Given these huge disadvantages, Humeira’s young baby — still covered in blood when I walked in — perhaps had every reason to cry as loudly as he did. I had never seen a child that young and I know next to nothing about postnatal care. Yet the enormity of the Rohingya crisis meant that I was most likely the only aid worker Humeira saw on that day — and perhaps even the first she had seen since becoming pregnant.
This baby was her seventh child. Such large families are not unusual in the camps, where birth control is almost non-existent. There are about 500,000 children aged under 18 and 300,000 aged three to 14. Some estimates say that as many as 60 babies are born every day in the camps.
Walking through Hakimpara, one of the most powerful impressions you get is of semi-naked children under five everywhere. It feels like a massive kindergarten inside a dust bowl.
Now, two months after my arrival, the camps are marking two years since the Rohingyas fled violence by Myanmar’s security forces in Rakhine State. According to Medecins Sans Frontieres, more than 6,000 Rohingya were killed in the month following attacks on August 25, 2017, prompting an estimated 700,000 to flee their homes for Bangladesh.
The anniversary comes at a time when Bangladesh and Myanmar are planning a second attempt to return 3,450 Rohinyga Muslims to Rakhine. Given the reported dangers currently facing Rohingyas there, it is doubtful that these refugees will want to go back. Even for those who do want to, returning would be difficult, as many of their homes were destroyed by the Burmese army during the 2017 exodus.
The UN has made clear that any repatriation of refugees must be done voluntarily. They have also called for the Rohingyas to be allowed to travel safely and to receive full Burmese citizenship. But there is a lack of optimism among the international community about an early return to Myanmar, and refugees like Humeira and her newborn son are likely to spend the foreseeable future in camps that are generally accepted not be suitable for such a large volume of people.

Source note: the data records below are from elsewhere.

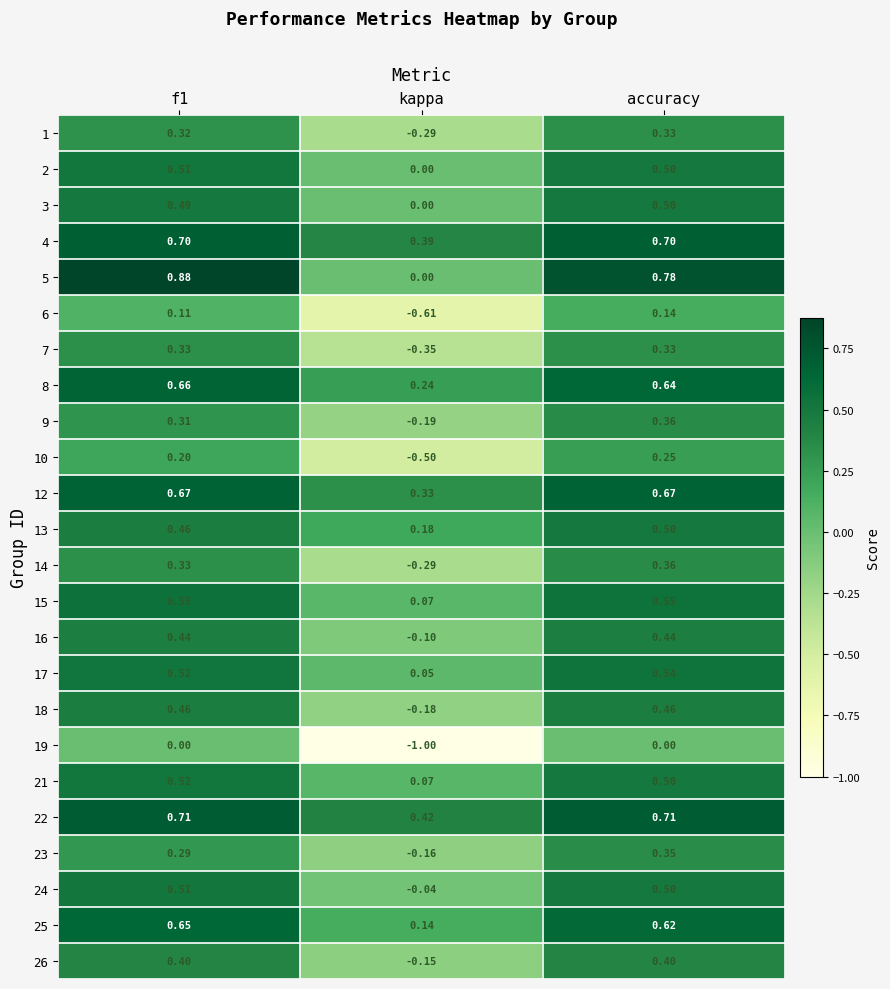

Which series changed the most between f1 and accuracy?

5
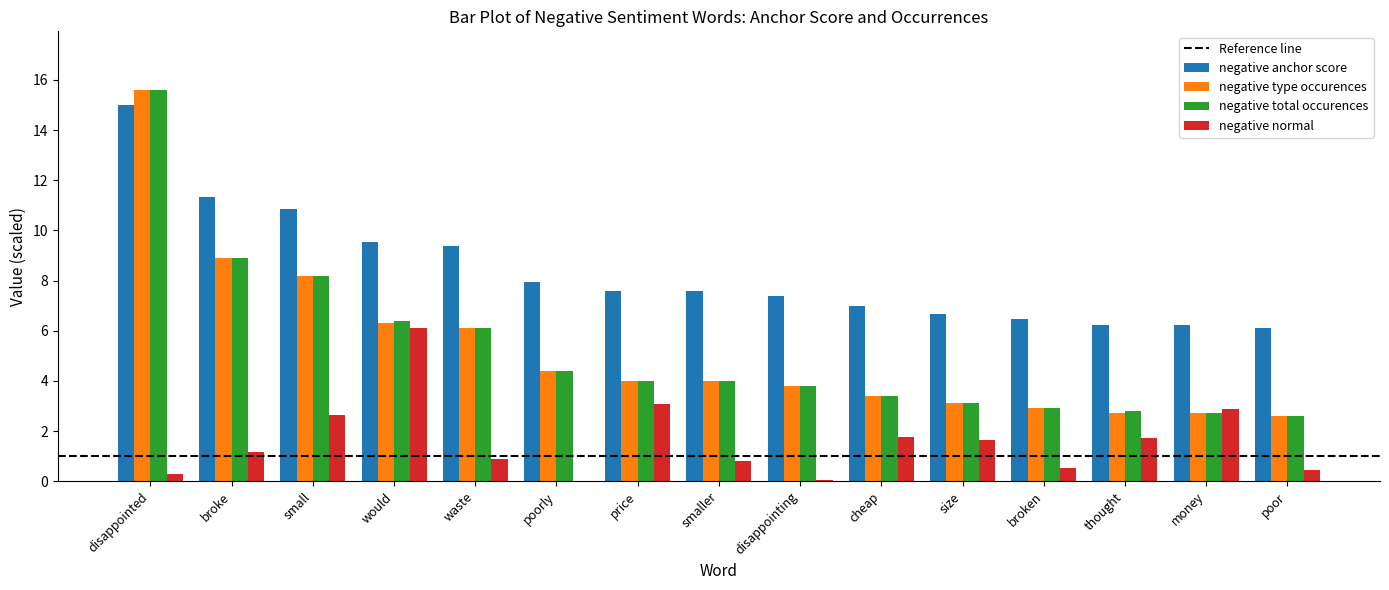

Are the bars grouped side by side (vs. stacked)?

Yes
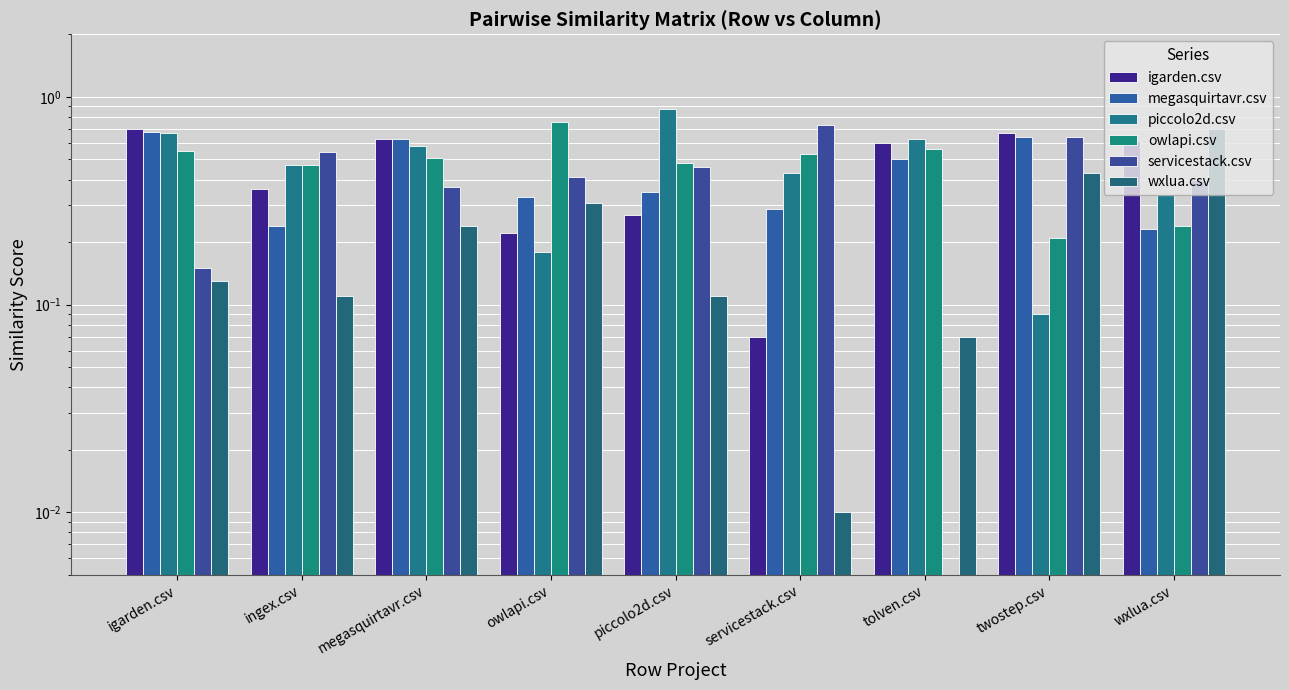

True or false: servicestack.csv has a value of 0.1 at owlapi.csv.

False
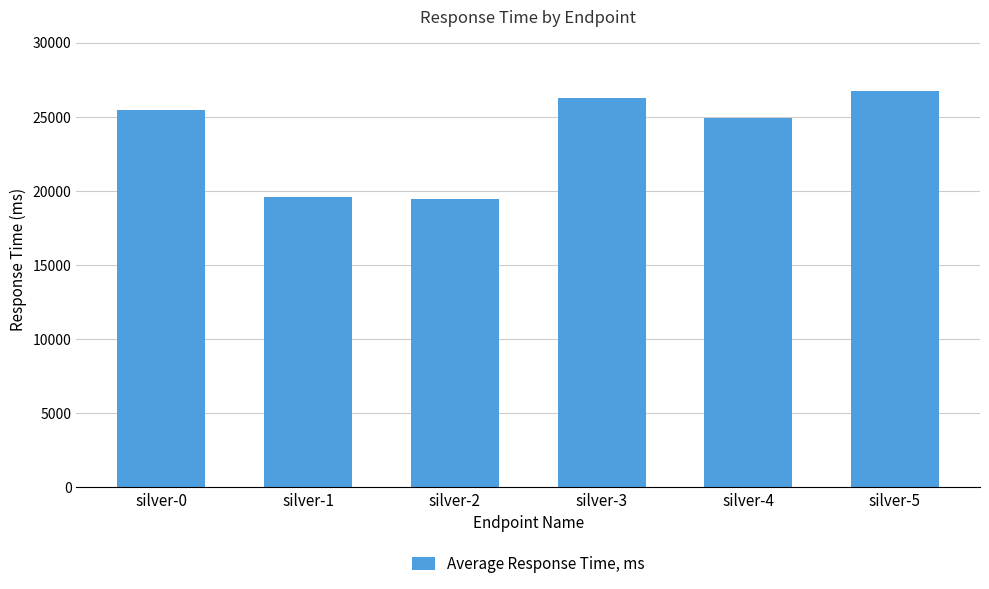

What is the approximate value at silver-3, to the nearest 50?

26300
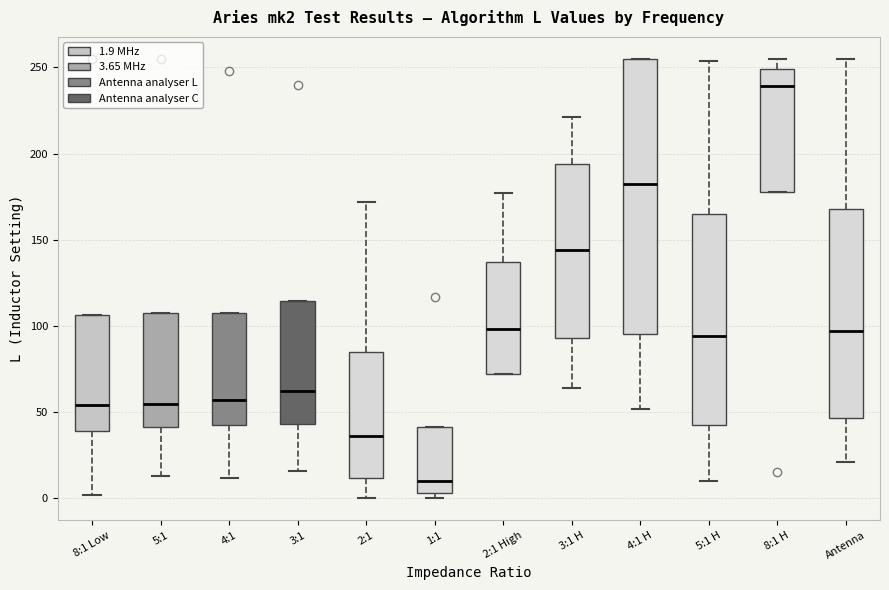

Reading left to right, read every box against the y-axis: the position of its median line, the range the box covers, and the ends of its whiskers. The values are not printed on the chart, so give them approximately, as read against the axis.

8:1 Low: median 55, box 40 to 105, whiskers 0 to 105
5:1: median 55, box 40 to 105, whiskers 15 to 105
4:1: median 55, box 45 to 110, whiskers 10 to 110
3:1: median 65, box 45 to 115, whiskers 15 to 115
2:1: median 35, box 10 to 85, whiskers 0 to 170
1:1: median 10, box 5 to 40, whiskers 0 to 40
2:1 High: median 100, box 70 to 135, whiskers 70 to 175
3:1 H: median 145, box 95 to 195, whiskers 65 to 220
4:1 H: median 185, box 95 to 255, whiskers 50 to 255
5:1 H: median 95, box 40 to 165, whiskers 10 to 255
8:1 H: median 240, box 180 to 250, whiskers 180 to 255
Antenna: median 95, box 45 to 170, whiskers 20 to 255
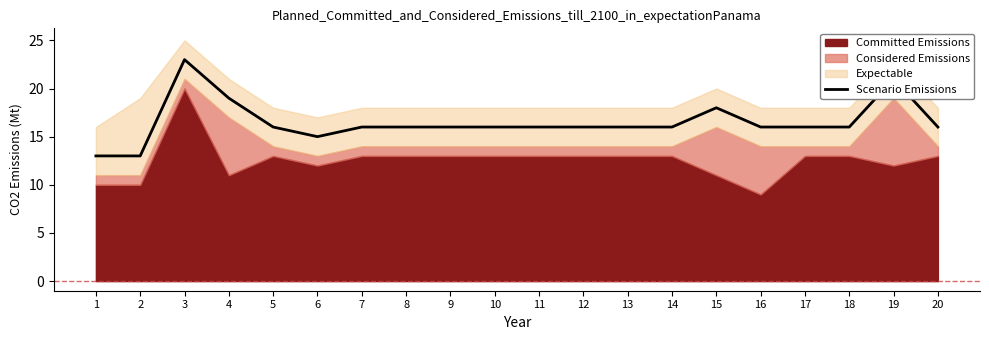

What is the approximate value of Scenario Emissions at 12, to the nearest 10?

20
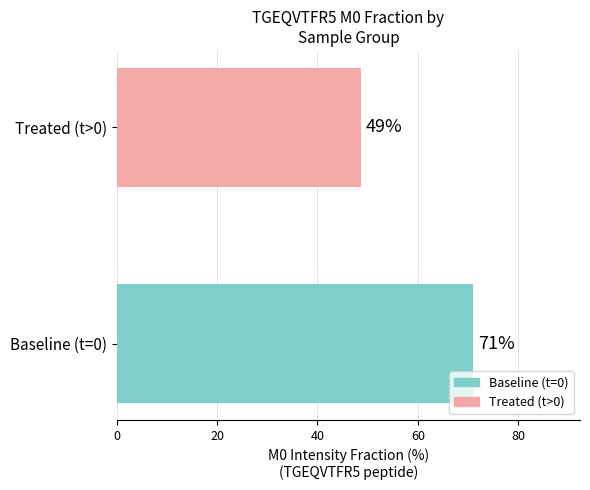

The value at Baseline (t=0) is 71.0. True or false?

True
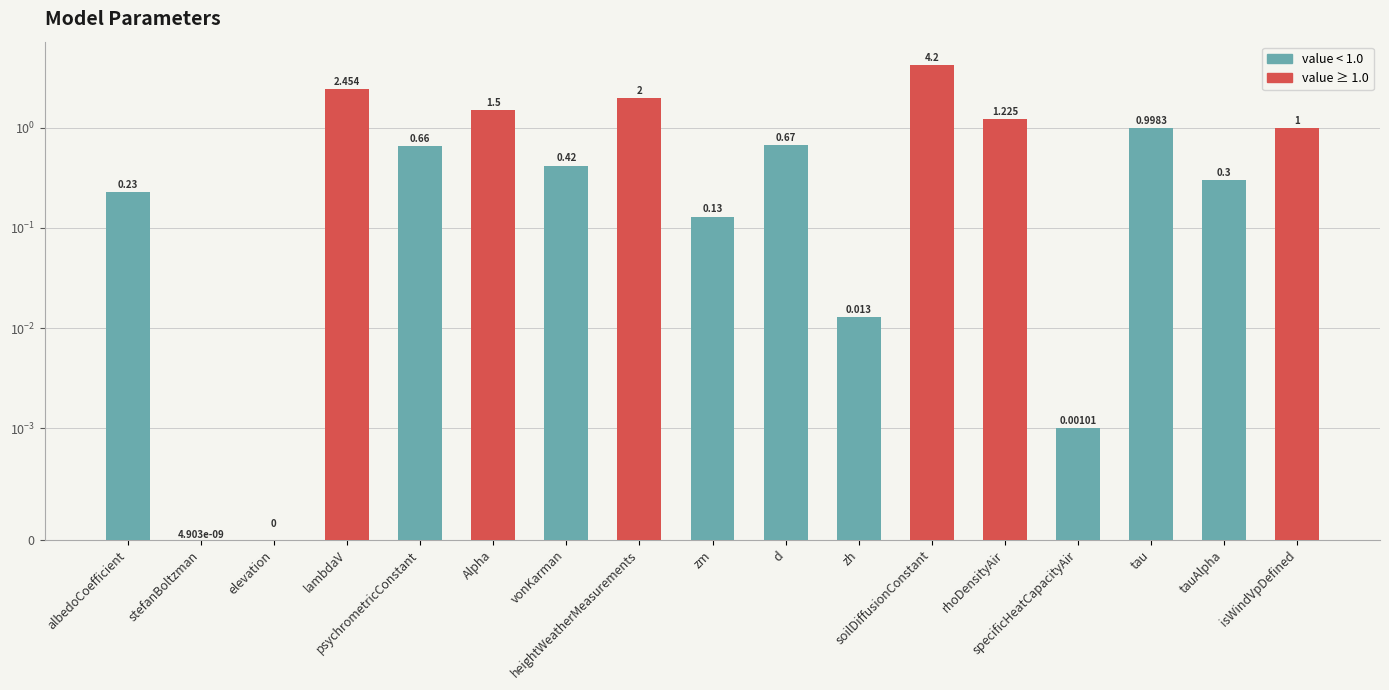

What is the change in value from elevation to zm?

+0.1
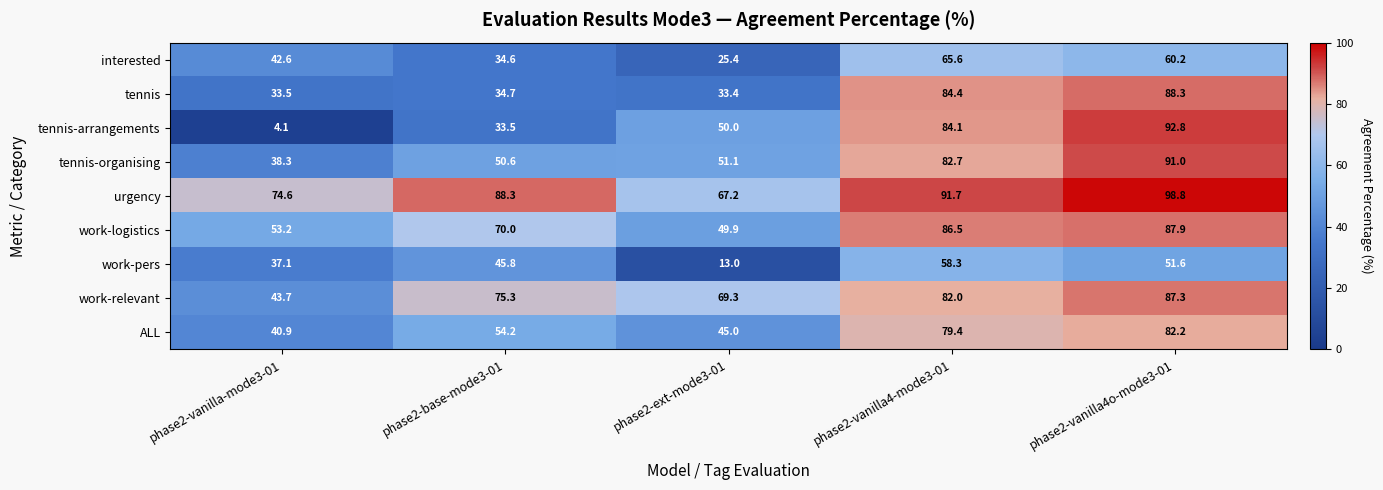

The urgency series shows 67.2 at phase2-ext-mode3-01. True or false?

True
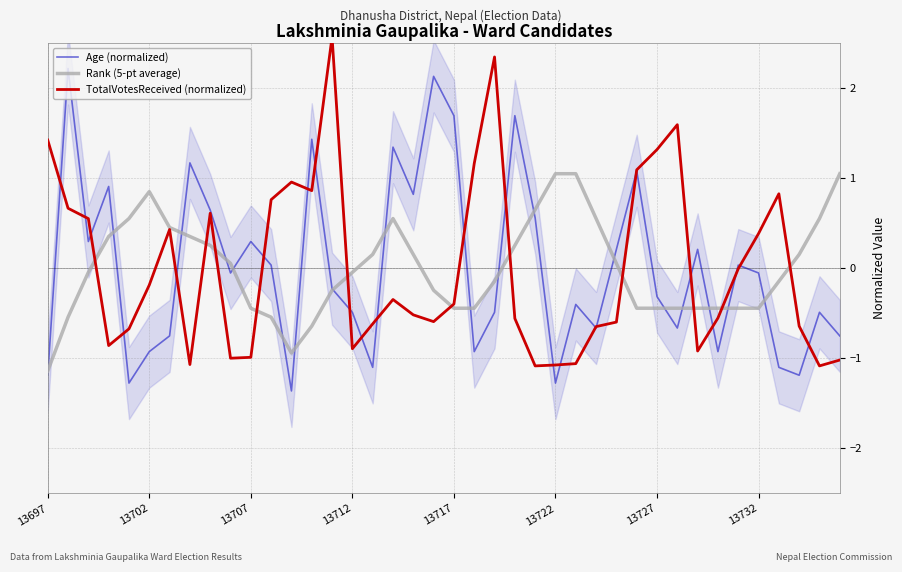

At which label does Rank (5-pt average) reach its minimum?

13697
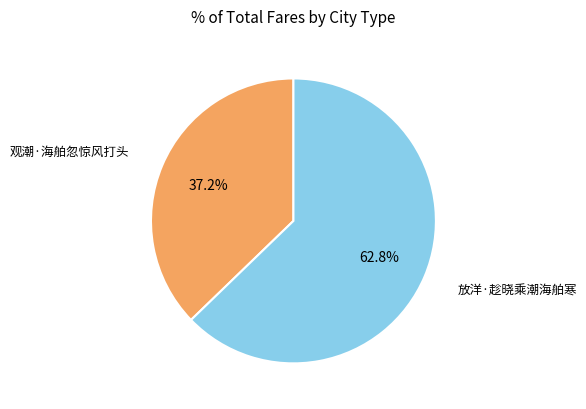

To the nearest percent, what is the average slice percentage?

50%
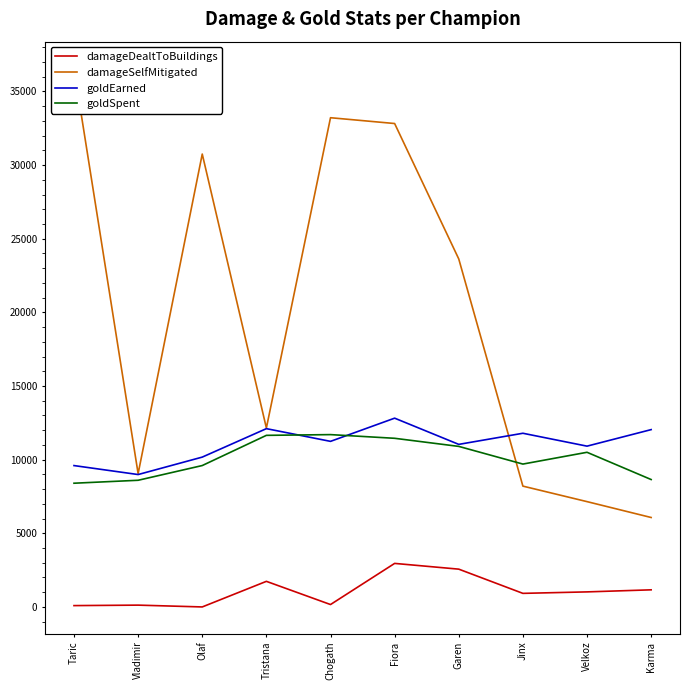

The value of goldSpent at Taric is 11673. True or false?

False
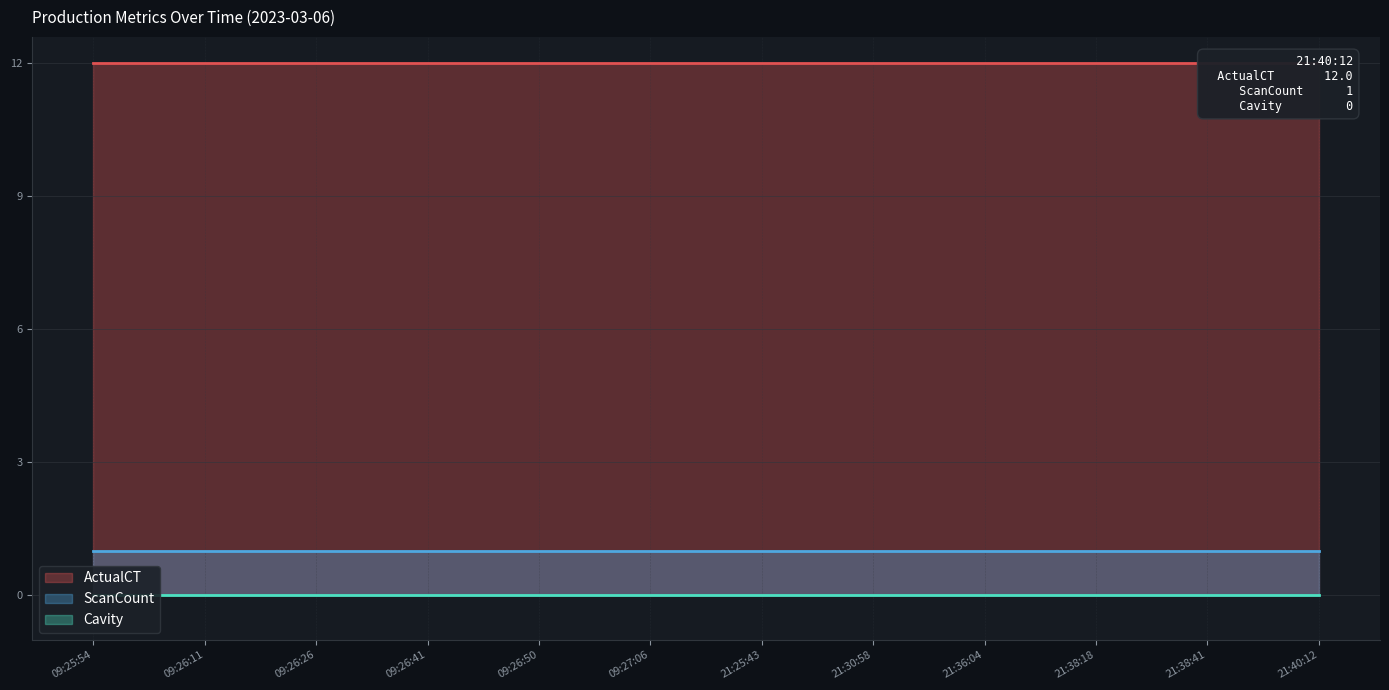

Which series changed the most between 09:27:06 and 21:30:58?

ActualCT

Back in July, weeks after meeting Humeira and her newborn son, I met an 18-year-old named Abdul Rahman. He had no access to education and was unemployed. Dissatisfied with life in the camps and traumatized by the atrocities he witnessed in Myanmar, he told me through a translator that he was desperate to secure “vengeance” for the hundreds of Rohingya women who reported being raped by the Burmese military.
When asked what he meant by “vengeance,” he said: “The same [violence] must be done to [the Burmese],” adding that many young Rohingyas feel equally belligerent.
The sense of frustration among bored young male Rohingya adolescents is palpable. In Rahman’s case, this frustration arose from the fact that as the oldest of his family, his joblessness means he is unable to provide for his three younger siblings. Furthermore, he said he feels powerless to look after his father, who had his leg amputated after he was shot by the Burmese army in 2017. Family members had to carry him into Bangladesh using a giant bamboo sling.
Humeira’s son is a member of the first generation of children who will come to know life only through their experiences in the camp. It is likely he will grow up having the same grievances as Rahman.
If Rohingya children and youth are to have any chances in life, UNICEF spokesperson Alastair Lawson-Tancred told me, it is imperative they receive education.
“So far, enormous progress has been made in providing some form of teaching to younger children. But, there are still far too many adolescent refugees who are not getting any education at all,” Lawson-Tancred said. “UNICEF and other aid agencies see adolescent access to education as the key priority over the next few months.”
In late June, 34 Canadian senators and more than 100 organizations called on Foreign Minister Chrystia Freeland to initiate genocide proceedings against Myanmar at the International Criminal Court. While such measures may be launched after Rahman’s teenage years are over, what was so clear to me during my time in Bangladesh is that the future of Humeira’s seventh child depends on a just and equitable solution to the Rohingya crisis.